The Diptrace trial does support exporting various Altium/Orcad/Kicad/Eagle/PADS/Protel/Mentor netlists and file formats, but it would almost be easier to re-draw and re-route the design in your PCB software of choice.

I downloaded the trial and opened it up, the schematic is remarkably simple:

https://i.imgur.com/8EudXIZ.png

The un-named nets and complete lack of concern for crossing other nets is certainly one way to draw a design. On the one hand, it all fits in a single image and is pretty beginner-friendly, on the other hand, a hierarchical schematic with named nets makes it much easier to take in and reason about a single section of the design.
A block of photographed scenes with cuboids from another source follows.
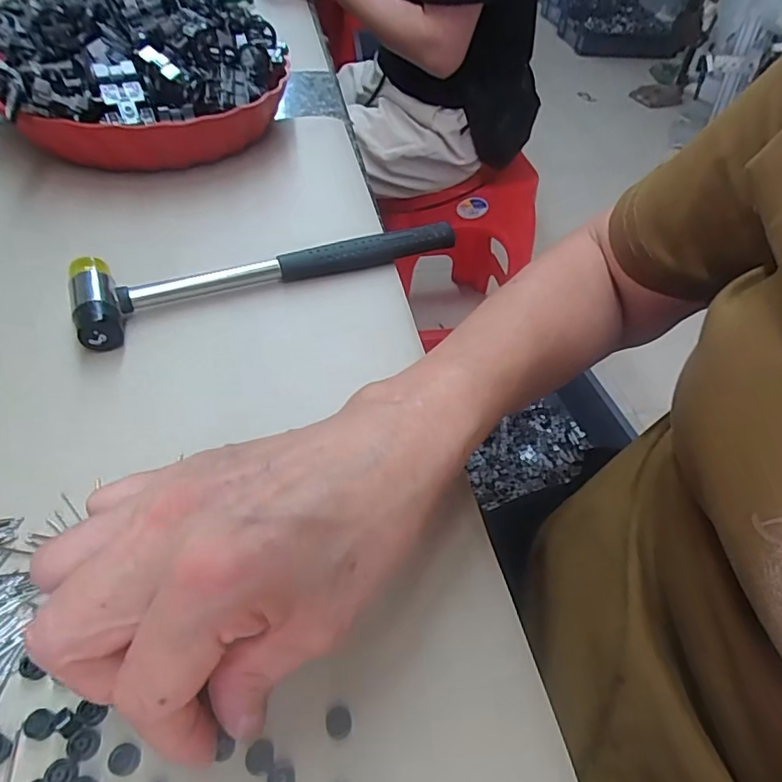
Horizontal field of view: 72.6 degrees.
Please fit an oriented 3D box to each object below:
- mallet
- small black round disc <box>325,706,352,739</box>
[{"bbox_3d":[-0.076,-0.087,0.351,0.244,0.026,0.058,-21,54,-22],"label":"mallet"},{"bbox_3d":[-0.019,0.118,0.190,0.009,0.004,0.010,-2,49,-7],"label":"small black round disc"}]

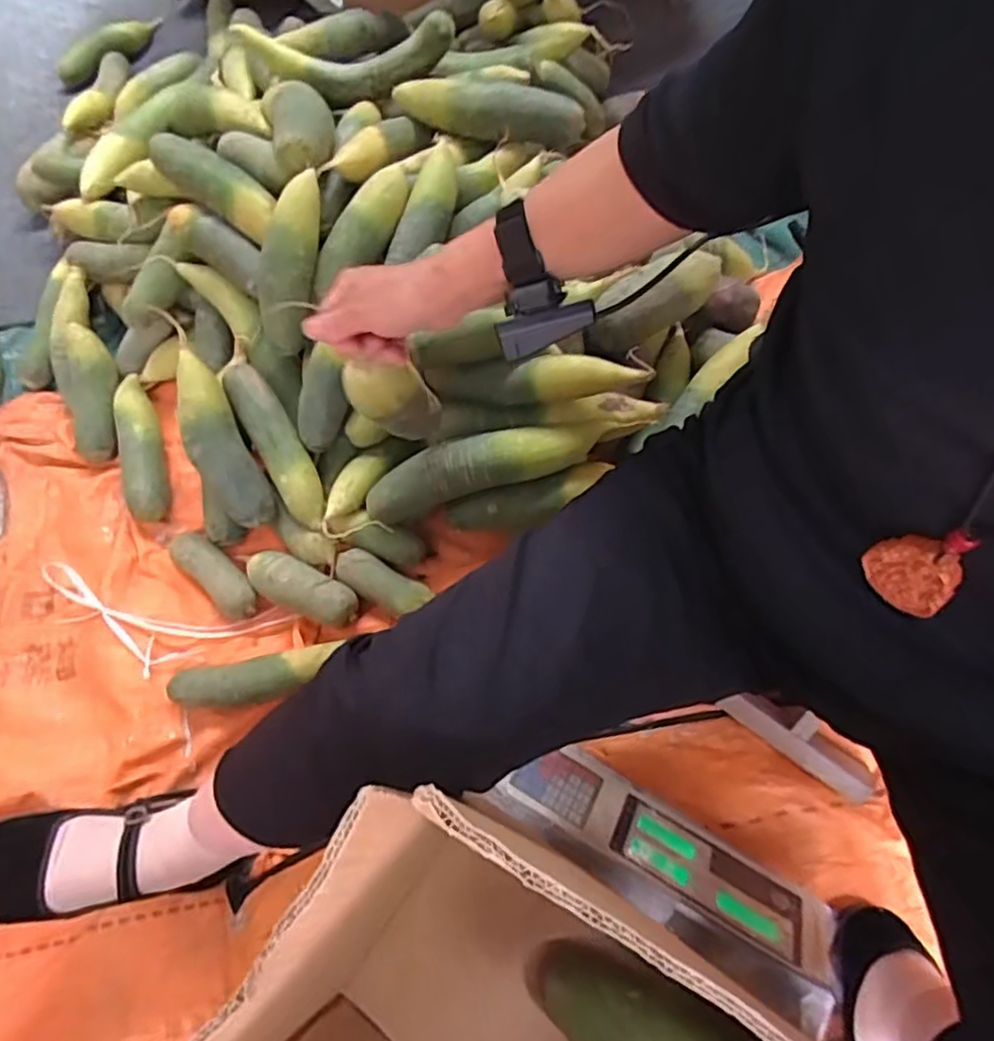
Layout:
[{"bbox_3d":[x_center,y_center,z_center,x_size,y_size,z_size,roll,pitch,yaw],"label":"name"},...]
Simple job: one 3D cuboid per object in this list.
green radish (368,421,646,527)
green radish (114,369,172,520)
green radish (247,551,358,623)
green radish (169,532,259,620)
[{"bbox_3d":[-0.005,-0.066,0.742,0.306,0.056,0.049,-16,64,11],"label":"green radish"},{"bbox_3d":[-0.465,-0.099,0.892,0.050,0.054,0.214,-15,67,-4],"label":"green radish"},{"bbox_3d":[-0.227,0.080,0.788,0.138,0.059,0.050,21,69,11],"label":"green radish"},{"bbox_3d":[-0.348,0.061,0.826,0.154,0.040,0.051,36,73,16],"label":"green radish"}]

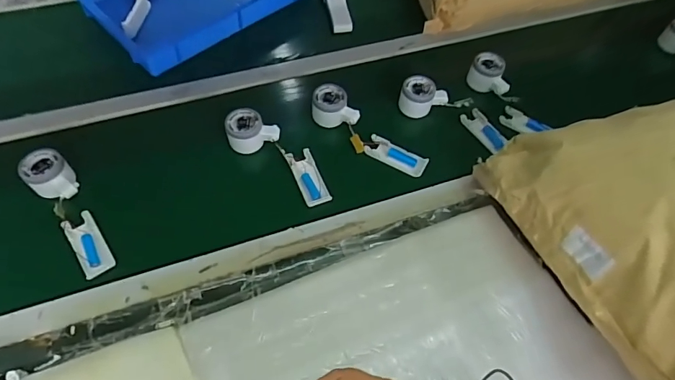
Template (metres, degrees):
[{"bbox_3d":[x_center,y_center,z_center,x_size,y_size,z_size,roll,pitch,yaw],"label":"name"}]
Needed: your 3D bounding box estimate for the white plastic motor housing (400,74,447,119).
[{"bbox_3d":[0.153,-0.163,0.774,0.084,0.053,0.056,20,57,8],"label":"white plastic motor housing"}]

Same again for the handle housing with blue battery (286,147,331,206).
[{"bbox_3d":[-0.046,-0.022,0.689,0.040,0.015,0.104,-18,59,-17],"label":"handle housing with blue battery"}]

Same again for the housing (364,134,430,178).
[{"bbox_3d":[0.099,-0.057,0.728,0.105,0.018,0.037,28,58,14],"label":"housing"}]

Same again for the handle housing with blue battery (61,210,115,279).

The PCB is simple as well, it's just a 2-layer design with all traces routed at 8 mils and generous vias at 10 mil drill/25 mil pad. Unfortunately, being a compact 2-layer design, it doesn't have good power planes, and worse yet it doesn't even try to have a ground pour at all. Here's the ground/VSS routing:

https://i.imgur.com/BcKm8vL.png

VDD/power makes a literal loop around much of the waveform output and near the scope input pins:

https://i.imgur.com/E2UK9Ot.png

I know performance isn't the primary goal of this device, but these decisions are probably leaving a lot on the table. (And here's the bottom routing for completeness: https://i.imgur.com/qxwJvpU.png)

Your eyes do not deceive you, the pin headers aren't in a straight line, they wobble up and down with every other pin 9 mils higher or lower than the previous pin. This probably makes assembly a little simpler because the pin headers will comfortably fit in the 0.0354" holes, but the insulators will flex and hold them in place even when the board is inverted to solder the bottom half, but might put some tension on the solder joints if you wanted to stack a daughterboard on it.

The main U5/U6 connectors are spaced out by 0.9" in Y and aligned in X, the -5V power connector is conveniently aligned in Y with U6 and skips two 0.1" pins in X if you wanted to include that in the design (or try to stick the whole thing in a breadboard). The J3/J4 jumpers/headers by the USB connector are on the same 0.1" grid, but inconveniently not aligned with U6 for deep integration in a breadboard or daughterboard and power isolation through a lab power supply. I do appreciate the inclusion of J10 as an extra ground pin J10 off in the corner - you weren't doing anything with that space anyways, and that's sure to come in useful for someone poking at a circuit with a meter or wiring something up!

A notable feature at this price point is the inclusion of a charge pump to generate -5V, I expected a 0-5V range with nominal rail-to-rail opamp rather than positive and negative voltages. I suppose this is persuasive when working with audio signals, which is probably a significant use case for this device. But again, the circuitous (ha) route to the opamp by the noisy VS- output signal and the decoupling and power supply to the charge pump chip U4 are not helping the performance. I doubt it would pass FCC certification, but it doesn't really have to.

All in all, a pretty neat little device at an impressive price point! Don't take my criticisms as complaining, I meant it to be constructive - well done making cool stuff and putting it on the internet!